> WORK ORDER 1
According to the Form 8-K filing, what is the date of the earliest event reported?
> WORK ORDER 2
Reproduce the part of the Form 8-K filing between "Registrant's telephone number, including" and "(17 CFR 230.425)", inclusive, keeping every word and mark unchanged.

> EXERCISE PASSAGE
——
8-K 1 document.htm FORM 8-K FILING DOCUMENT
 UNITED STATES
SECURITIES AND EXCHANGE COMMISSION
Washington, D.C.  20549
_______________________________
 
FORM 8-K
 
 Pursuant to Section 13 or 15(d) of the Securities Exchange Act of 1934
 
Date of Report (Date of earliest event reported): August 12, 2009
 
Edgewater Technology, Inc.
(Exact name of registrant as specified in its charter)
 
Delaware
000-20971
71-0788538
(State or other jurisdiction of incorporation)
(Commission File No.)
(IRS Employer Identification No.)
     
20 Harvard Mill Square
Wakefield, Massachusetts 01880
 
Registrant's telephone number, including area code: (781) 246-3343
 
________________________________________________________________________________
 
Check the appropriate box below if the Form 8-K filing is intended to simultaneously satisfy the filing obligation of the registrant under any of the following provisions (see General Instruction A.2. below):
 
[   ]   Written communications pursuant to Rule 425 under the Securities Act (17 CFR 230.425)
——
> GIVEN INFORMATION
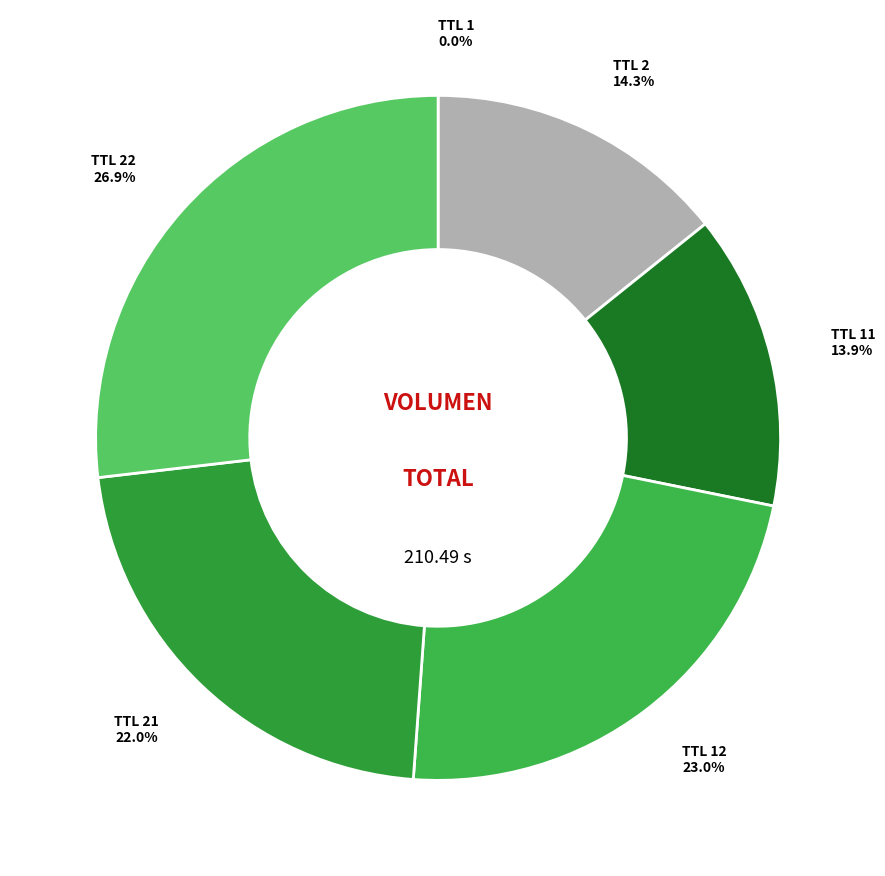

Does TTL 21 account for over 50% of the chart?

No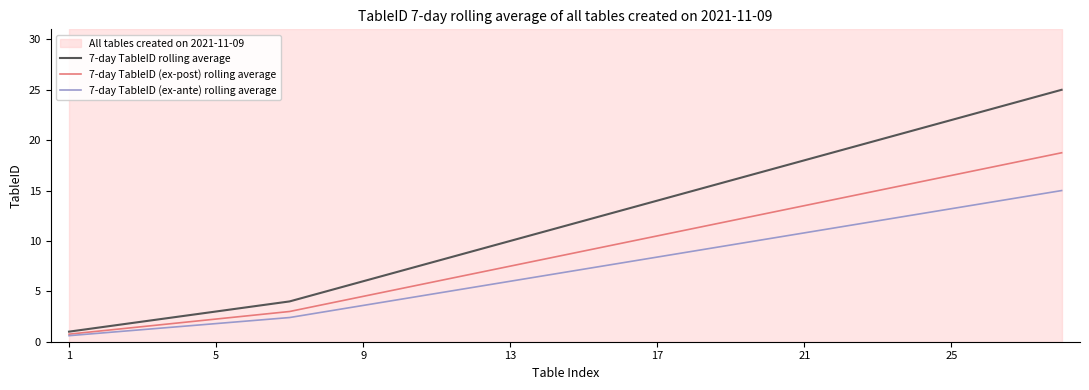

The 7-day TableID (ex-ante) rolling average series shows 0.6 at 1. True or false?

True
——
> RESPONSE BOX 1
August 12, 2009

> RESPONSE BOX 2
Registrant's telephone number, including area code: (781) 246-3343
 
________________________________________________________________________________
 
Check the appropriate box below if the Form 8-K filing is intended to simultaneously satisfy the filing obligation of the registrant under any of the following provisions (see General Instruction A.2. below):
 
[   ]   Written communications pursuant to Rule 425 under the Securities Act (17 CFR 230.425)